Jak PSE wytycza przebieg nowych linii energetycznych?
– Spółka, zgodnie z przyjętymi standardami społecznej odpowiedzialności, dokłada wszelkich starań, aby przedsięwzięcie to było realizowane w sposób niekolidujący z planami i zamierzeniami właścicieli terenów, na których zostało zaplanowane.
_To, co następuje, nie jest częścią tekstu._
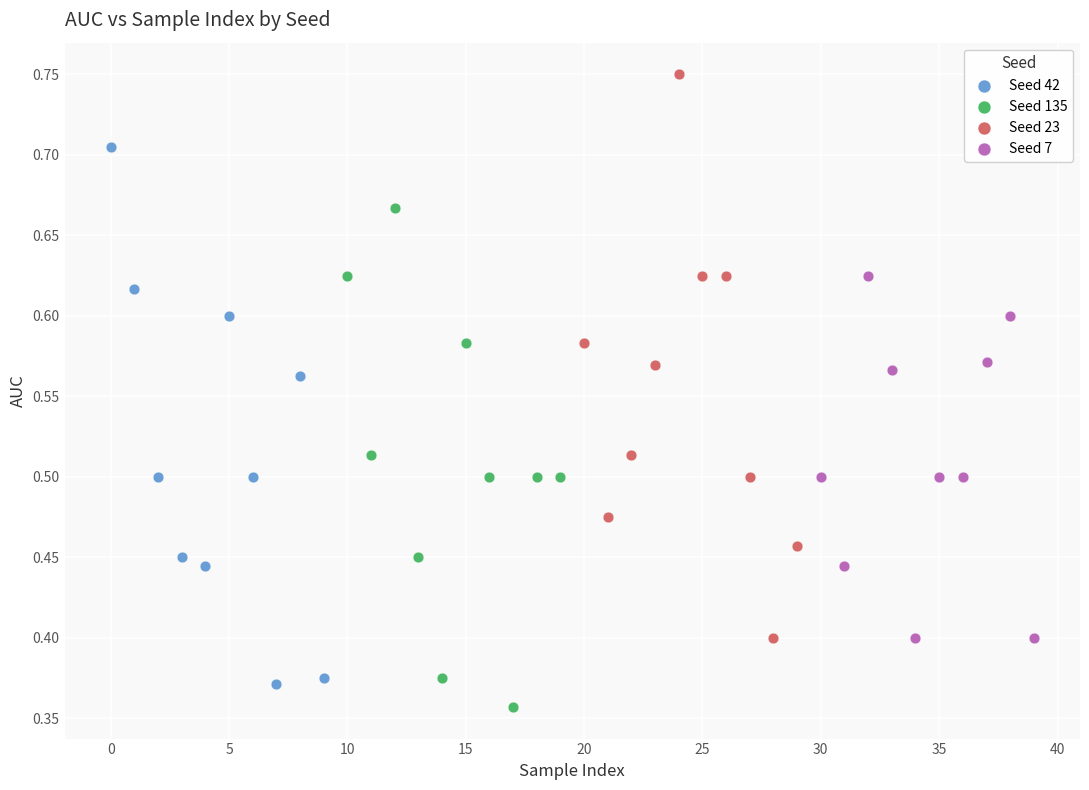

Which series reaches the minimum Y coordinate?

Seed 135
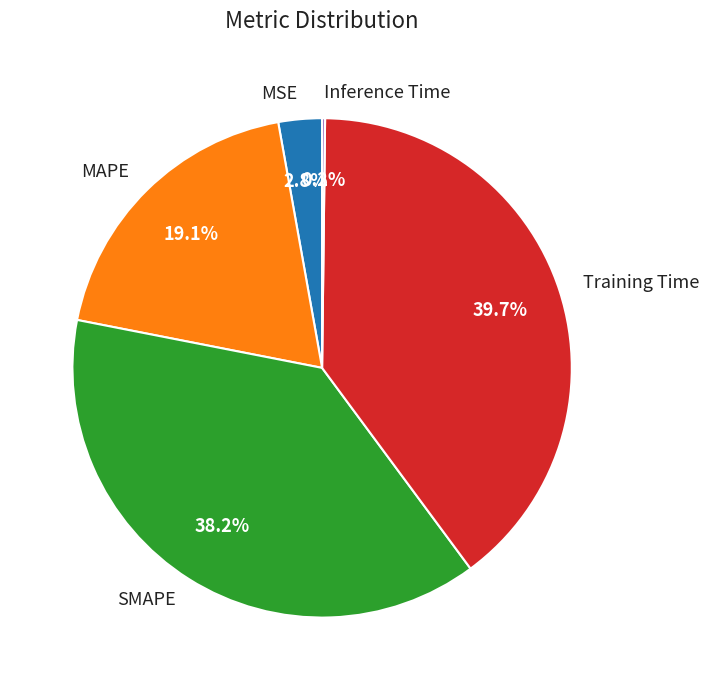

Is it true that SMAPE is 26% of the pie?

False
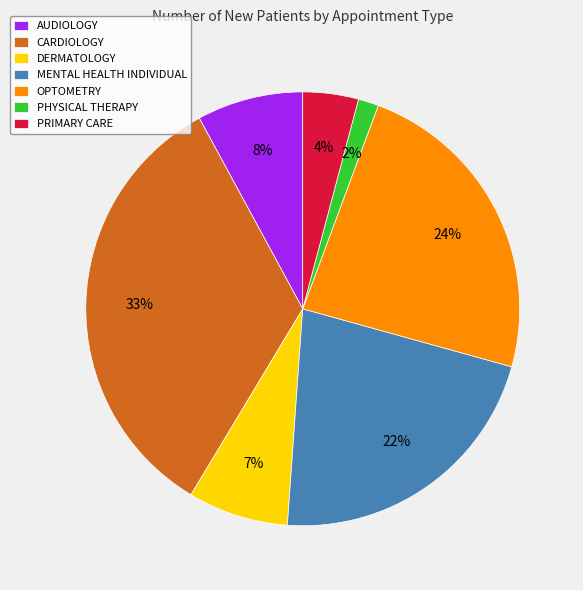

Which category has the biggest portion of the pie?

CARDIOLOGY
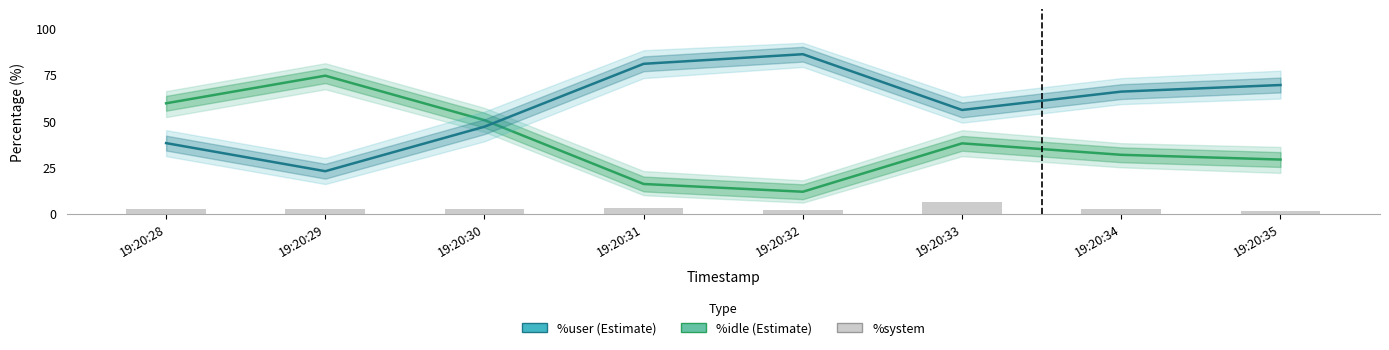

Reading right to left, list all the values displayed in this chart.

%idle: 19:20:35=29.2	19:20:34=31.7	19:20:33=37.9	19:20:32=11.9	19:20:31=16.0	19:20:30=50.4	19:20:29=74.3	19:20:28=59.5
%user: 19:20:35=69.3	19:20:34=65.7	19:20:33=55.9	19:20:32=85.9	19:20:31=80.7	19:20:30=46.9	19:20:29=22.9	19:20:28=38.0
%system: 19:20:35=1.3	19:20:34=2.5	19:20:33=6.2	19:20:32=2.3	19:20:31=3.3	19:20:30=2.8	19:20:29=2.8	19:20:28=2.5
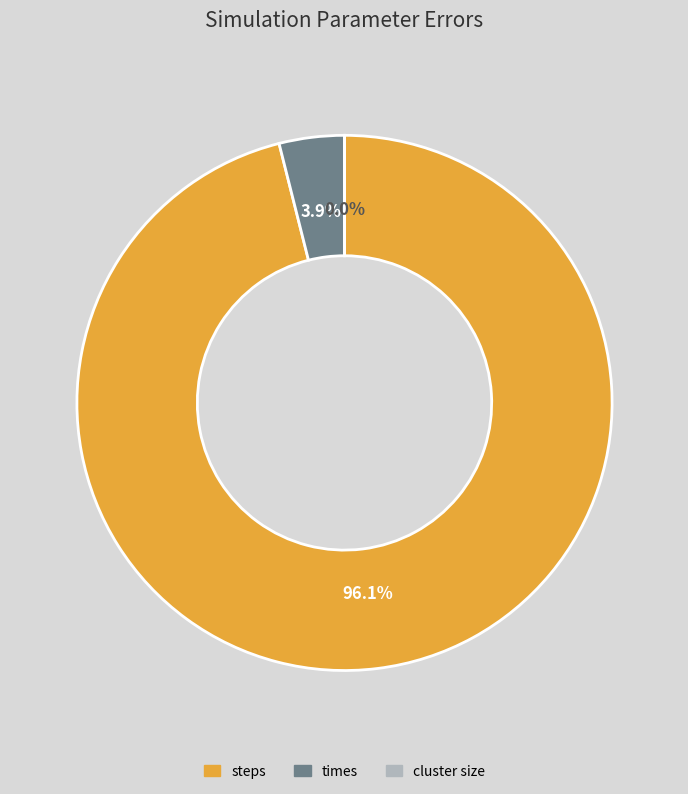

Does any single category account for the majority?

Yes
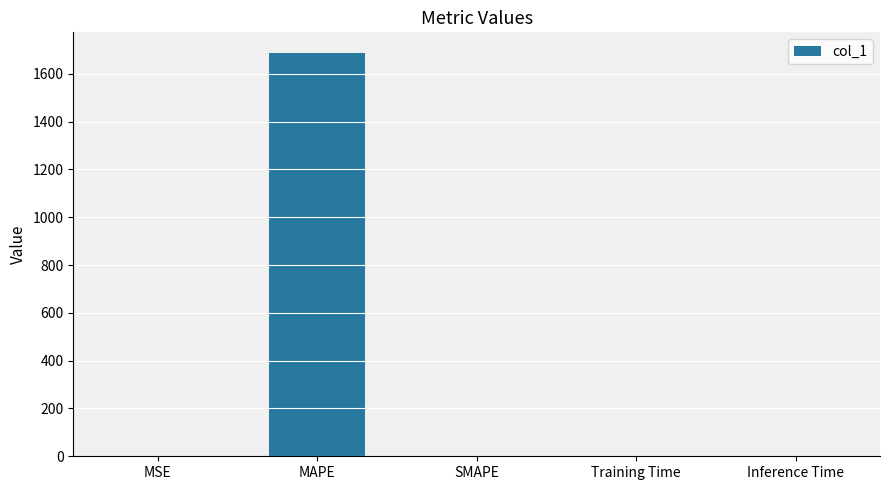

The chart shows a value of 2541.4 at MAPE. True or false?

False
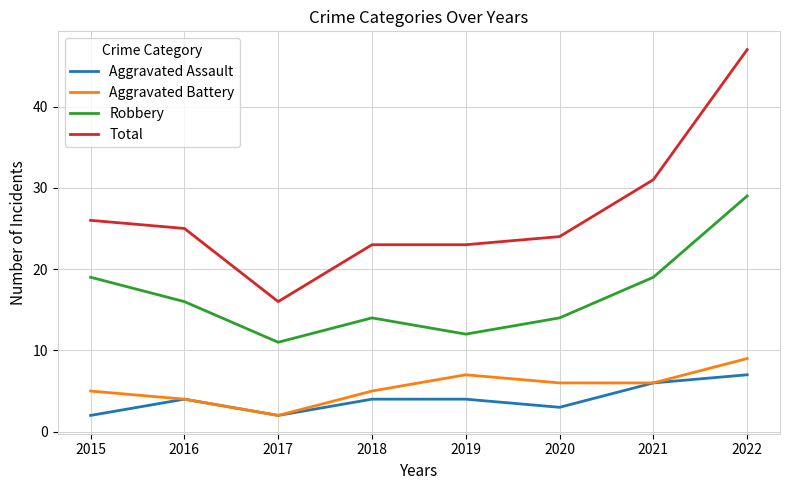

In Robbery, how many points are lower than both neighbors (excluding endpoints)?

2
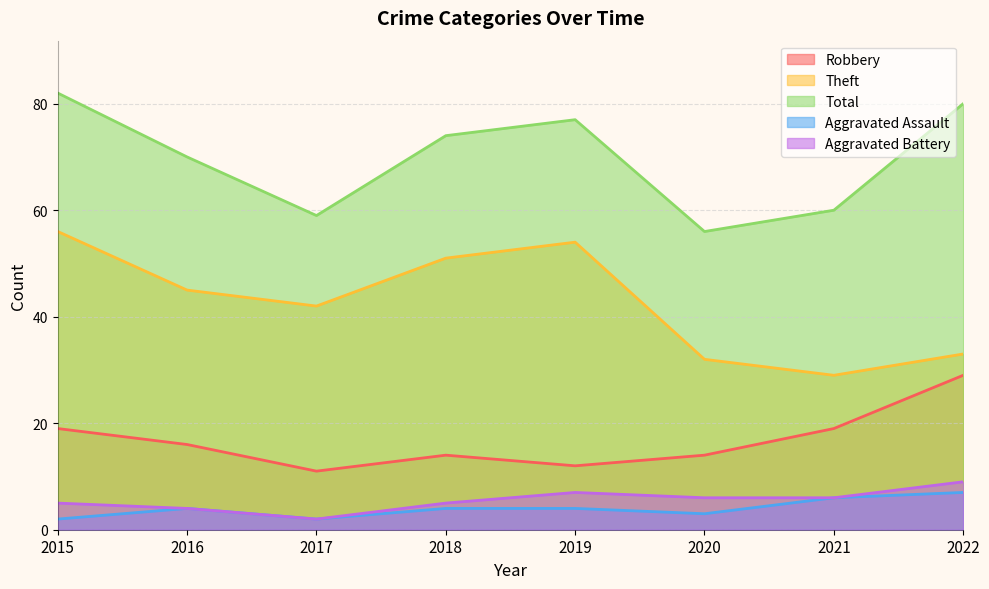

What are all the series names shown in the legend?

Robbery, Theft, Total, Aggravated Assault, Aggravated Battery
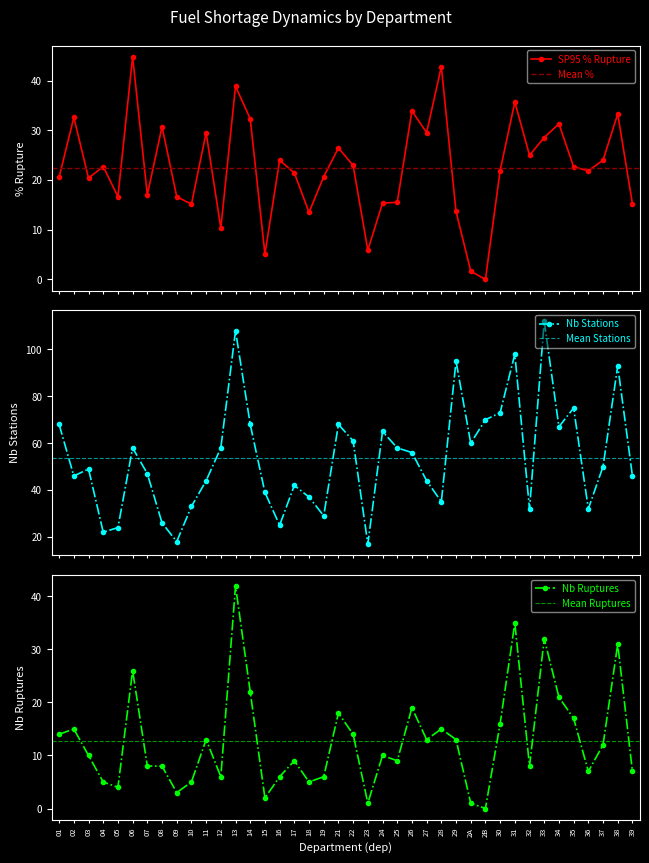

True or false: Nb Ruptures has a value of 4 at 25.

False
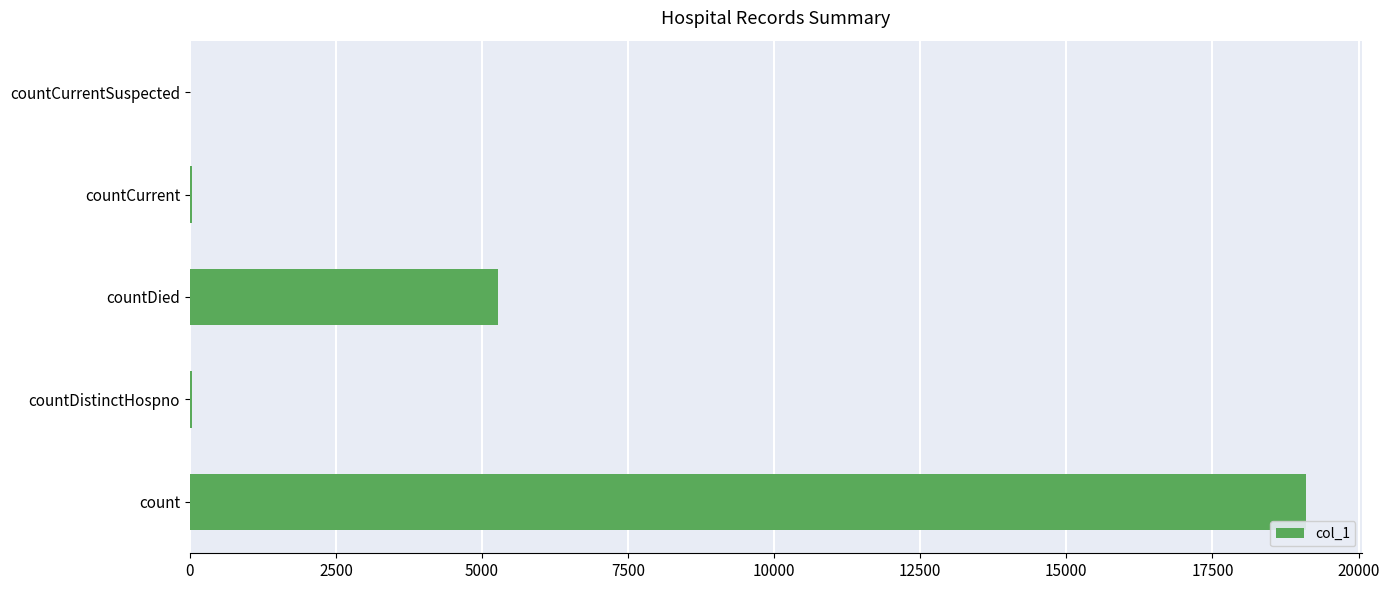

The chart shows a value of 12237 at count. True or false?

False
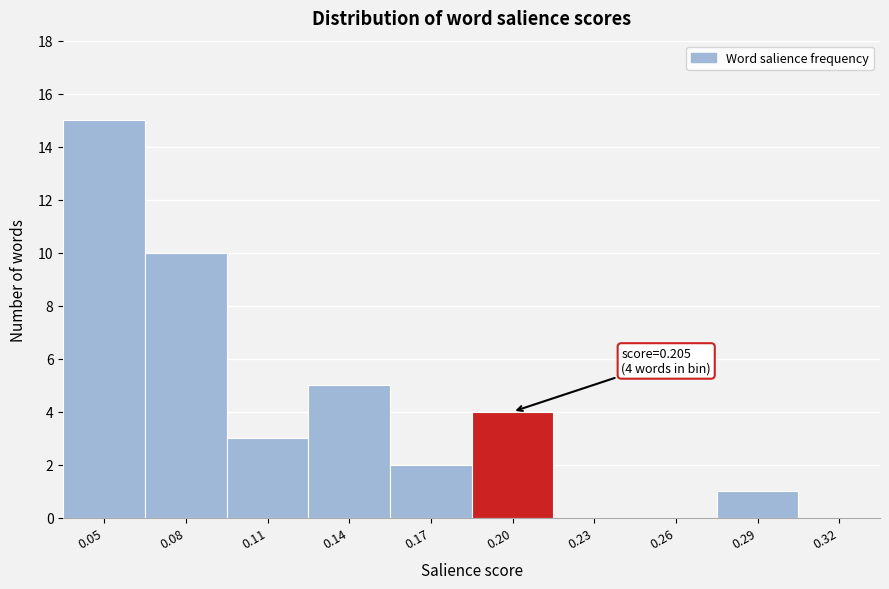

Reading left to right, what are all the values shown in this chart?

0.05=15	0.08=10	0.11=3	0.14=5	0.17=2	0.20=4	0.23=0	0.26=0	0.29=1	0.32=0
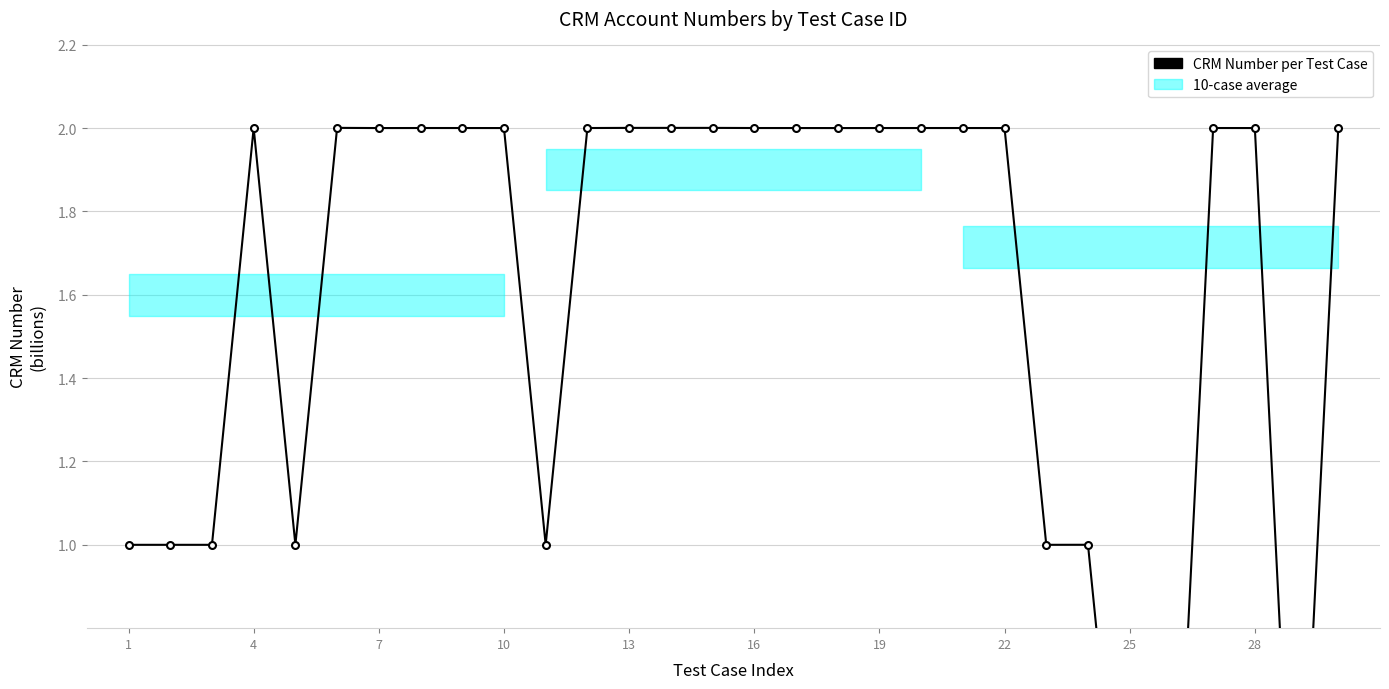

How many data points are above 2?

20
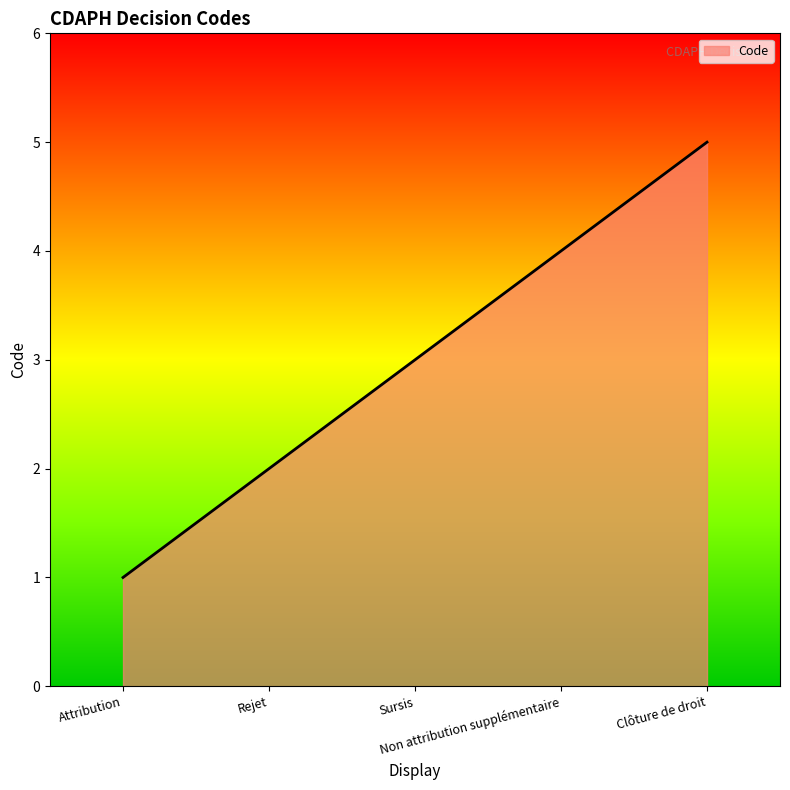

Approximately how many times larger is the value at Non attribution supplémentaire compared to Clôture de droit?

0.8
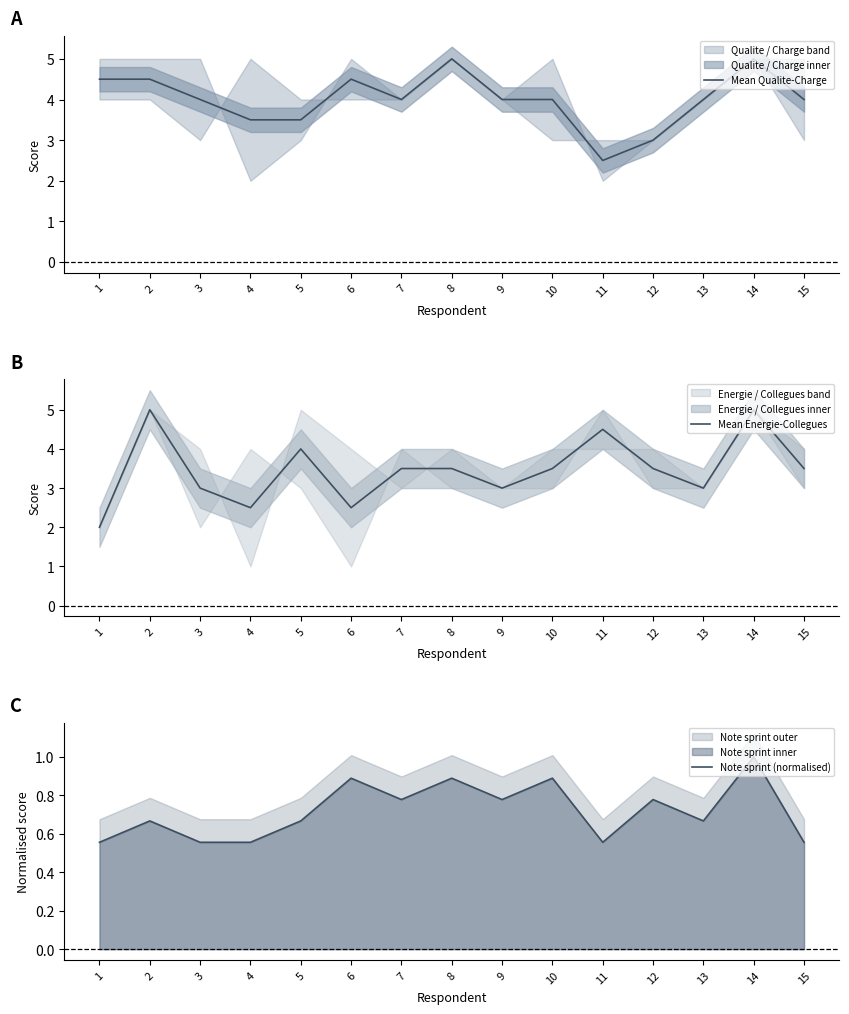

What are all the series names shown in the legend?

Mean Qualite-Charge, Mean Energie-Collegues, Note sprint (normalised)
W tym celu wstępne projekty umiejscowienia instalacji przesyłowych zostały uzgodnione z miejscowymi władzami samorządowymi już na etapie prac nad studium wykonalności projektu. (…) Następnie koncepcje trasy linii były przedmiotem konsultacji z mieszkańcami, a w szczególności z właścicielami nieruchomości, przez których działki przechodzi linia – wyjaśnia Rafał Jaros z Wydziału Komunikacji Społecznej Polskich Sieci Elektroenergetycznych.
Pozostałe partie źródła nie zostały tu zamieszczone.